Charlotte Cory
Artist Statement
‘Cartes-de-visite', photographic calling cards, were a Victorian craze. It was called
"cartomania". Millions were made and are now so commonplace discarded in junk shops they are almost worthless but can there be anything more wretched than a person proudly got up in their best bib and tucker, preserved for a posterity that is no longer interested. The fading sepia image invariably made sorrier, and more sepia, by the magniloquent claims of the photographer printed on the back - often in French to enhance the aura of artistry:
"Les clichés sont conservés";
"Negatives are always kept"; "Copies may always be had". So, I asks arcastically as I peer into the picture - (who were they? why did they choose this hat, that brooch? look at the carpet, the drapery, the exuberantly painted backdrop) - where are the clichés now? How, exactly, may copies always be had?
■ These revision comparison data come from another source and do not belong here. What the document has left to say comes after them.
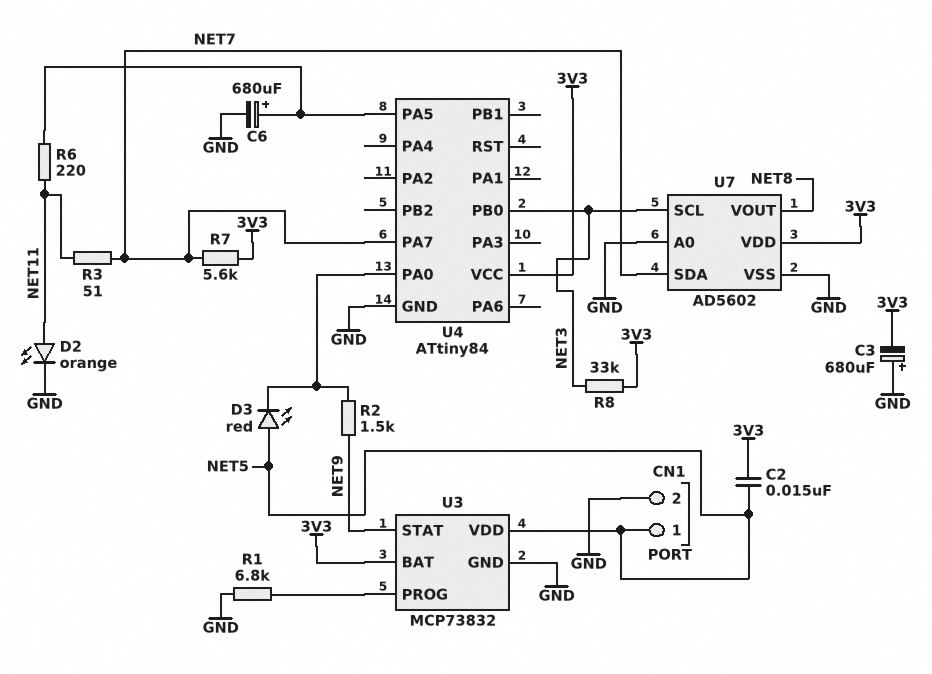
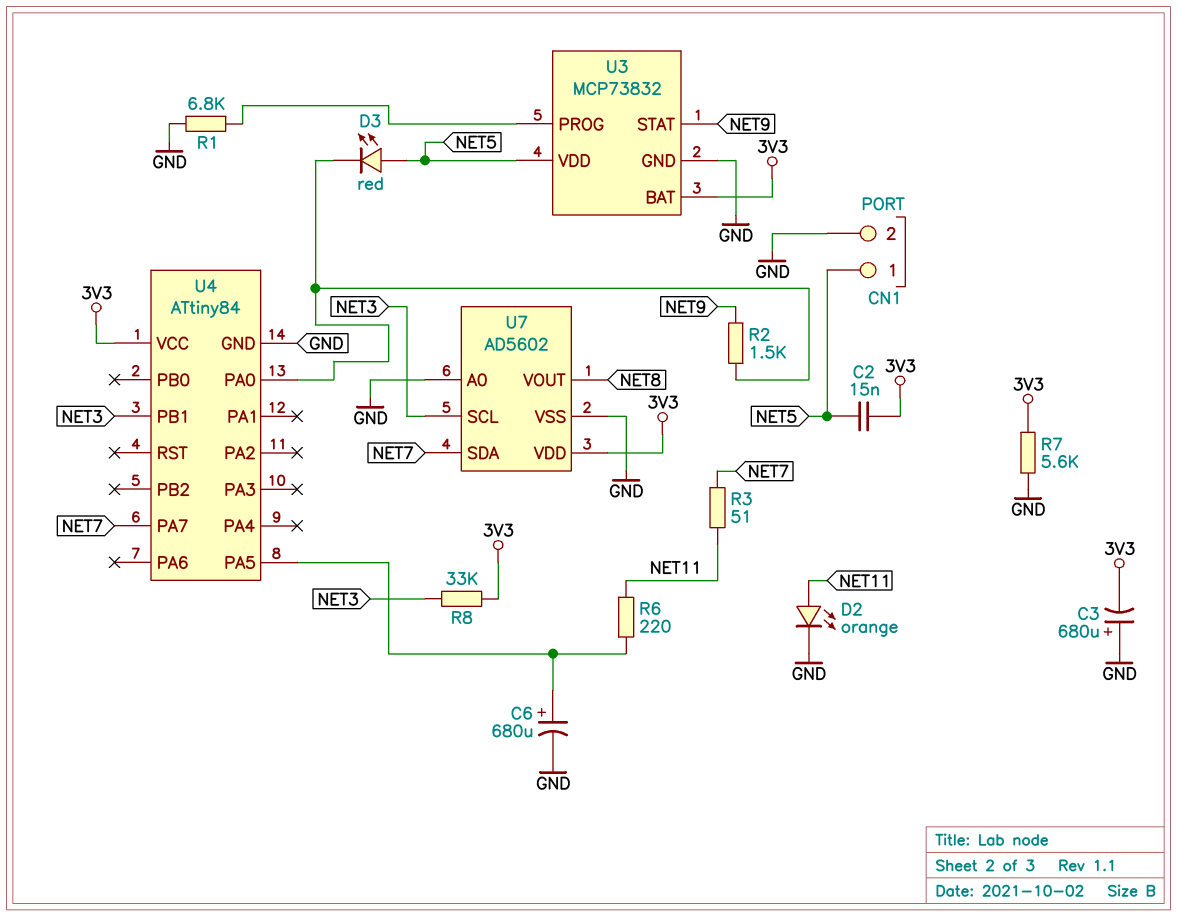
R7: 5.6k (3V3, NET7) -> 5.6k (3V3, GND)
U4 pin PB0: NET3 -> none
U4 pin PB1: none -> NET3

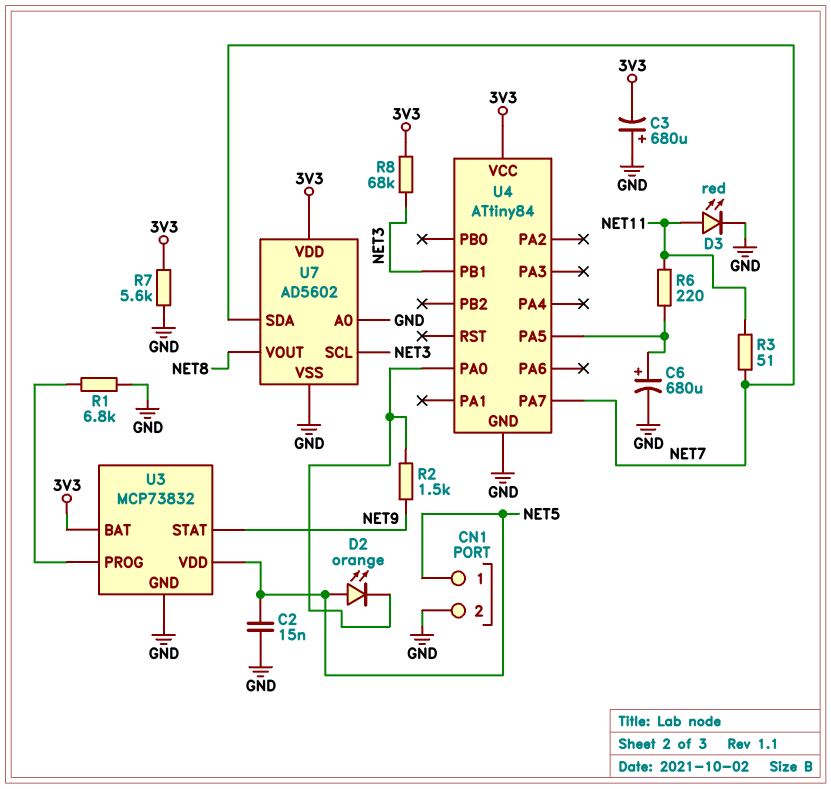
C2: 15nF (3V3, NET5) -> 15nF (GND, NET5)
D2: LED orange (A NET11, K GND) -> LED orange (A NET5, K U4/PA0)
D3: LED red (A NET5, K U4/PA0) -> LED red (A NET11, K GND)
R8: 33k (3V3, NET3) -> 68k (3V3, NET3)

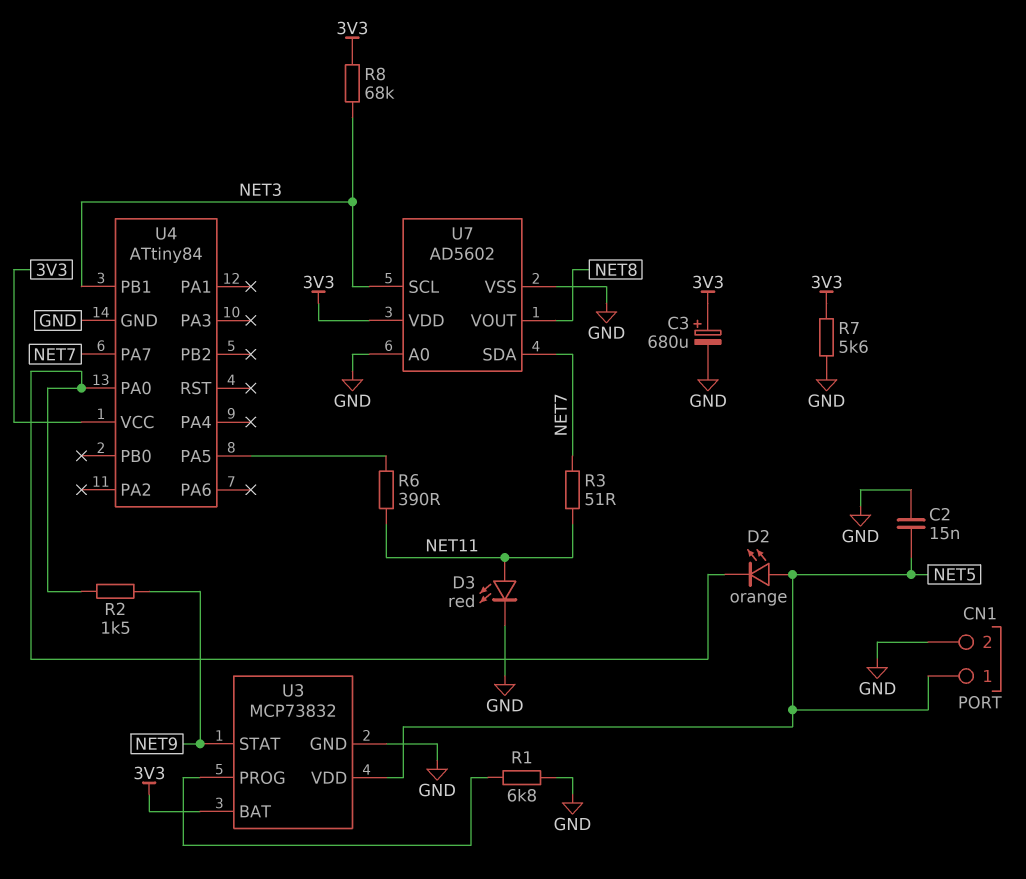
C3: 680uF (plus GND, minus 3V3) -> 680uF (plus 3V3, minus GND)
C6: 680uF (plus U4/PA5, minus GND) -> none
R6: 220 (NET11, U4/PA5) -> 390 (NET11, U4/PA5)

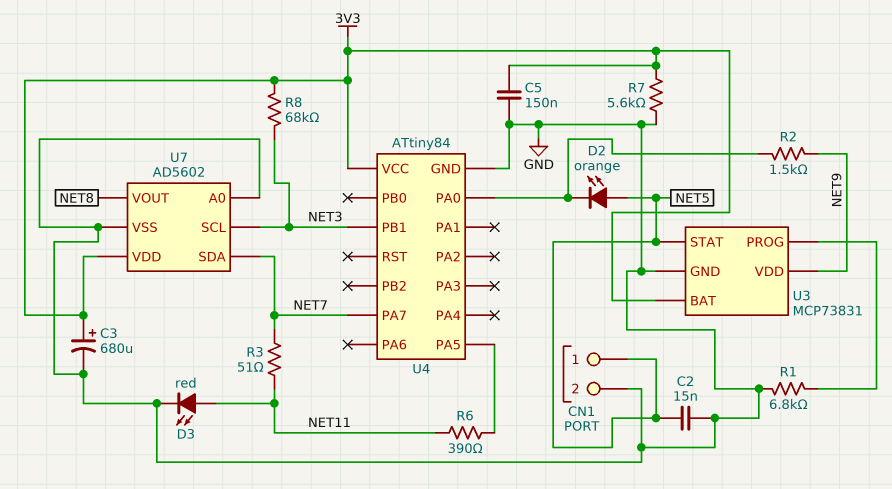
C5: none -> 150nF (3V3, GND)
U3: MCP73832 -> MCP73831
U3 pin STAT: NET9 -> NET5
U3 pin VDD: NET5 -> NET9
And yet there is something sadder: stuffed animals in museums, shot long ago not on glass plates but with guns, their very bodies likewise preserved for posterity to gawk at. Where did this moth-eaten tiger sniff his last antelope, over what distant verdure did that dusty parrot flap tremulous emerald wings? One day it came to me: why not RECYCLE the dispossessed pictures and long dead creatures. Grant them all a new lease of life. Better, more colourful, more deserving than before.